Added to the transmission of science within a society, though, the transmission of science between different societies was also very important. Perhaps the first significant example of this was the transfer of the accurate Babylonian astronomical observations to Greece. Whereas the Babylonians had apparently constructed no mechanical model to explain these results (even though they made accurate astronomical predictions), the Greeks used these data to produce a mechanical model, which matured in the second century A.D. with the work of Ptolemy. In this system, each planet, the sun and the moon orbited some point close to the earth, on a deferent, tracing out a perfect circle. The deferent traced out a constant angular speed with respect to a further point, the equant, with the planet orbiting upon another circle, the epicycle (figure 1). This was perhaps the first example of a truly scientific theory, for it explained observations with a model that could predict future observations.
Figure 1: The Ptolemaic model for one planet: E is the equant, P is the planet, and C is the centre of its orbit.
The seventh century A.D. saw the rise of the Arab Empire, which conquered many of the lands that Alexander had conquered a millennium earlier. This brought the Arabs into contact with many of the Greek works, which were initially given official legitimacy, and translated with vigour in Baghdad from the eighth century onwards. This initial acceptance of the Greek astronomy aided Arab development due to the subsequent scientific criticism it received, the most useful of which came from the Maragha astronomers. These tried to eliminate the equant, for it was physically impossible for a sphere to rotate about an axis through its centre, and yet trace out a constant angular speed about some other point within itself, and as a result various alternative models were proposed. One of the most successful was that of Nasir al-Din al-Tusi, from the thirteenth century, which employed the “Tusi couple” – a small circle rolling at constant speed within a larger circle, twice the diameter of the first.
Such inter-cultural transmission also aided European scientific development, as well as that of the Arabs and Greeks. Although the Dark Ages saw many Greek works lost to the West due to the predominance of Latin, Plato’s Timaeus was available from the third century. This had an important effect upon later Western scientific thought, particularly from the twelfth century, for it taught that the universe was orderly and governed by natural laws. The twelfth century also saw translations of other Greek and Arabic works begun, first made possible by the capture of Islamic city of Toledo by the Christians in 1085. Within one hundred years, many great scientific works were being studied throughout European universities, and Arabic numerals, introduced by Fibonacci, were being employed (being much more conducive to mathematics – the language of physics – than were their Roman predecessors). Additionally, the continuing translation effort may have directly influenced Copernicus’ heliocentric theory, for he employed the exact same Tusi couple as had the Arabs.

__INFORMATION PROVIDED__:
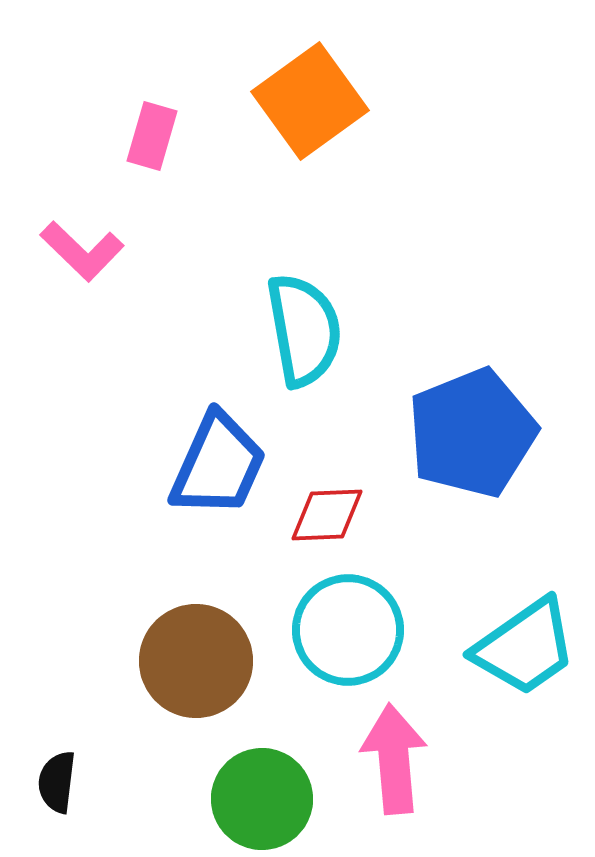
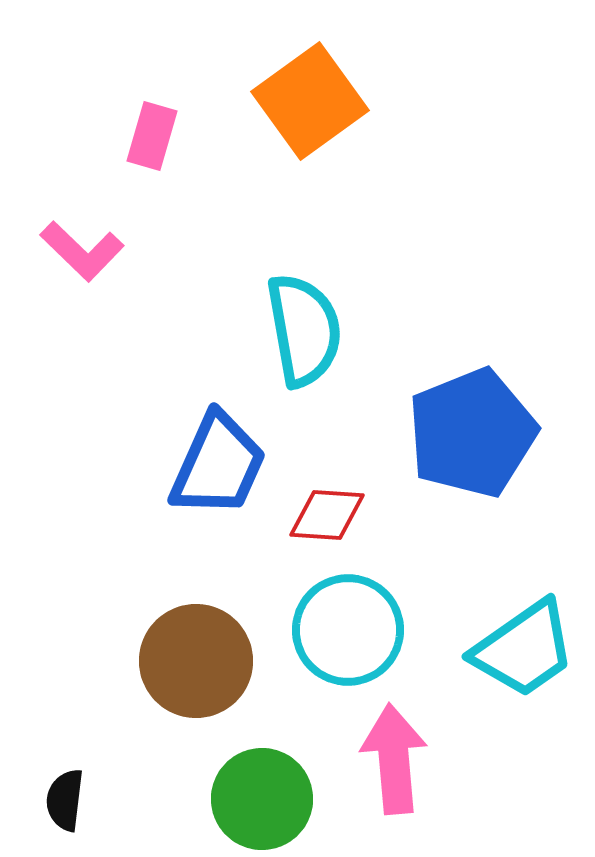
red diamond: rotated 6 degrees clockwise
cyan trapezoid: moved 1 px left, 2 px down
black semicircle: moved 8 px right, 18 px down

__AIM OF THE TASK__: Please answer from the passage on science passing between societies: what event first made the twelfth-century translations of Greek and Arabic works possible?

__WRITTEN ANSWER__: The Christian capture of the Islamic city of Toledo in 1085.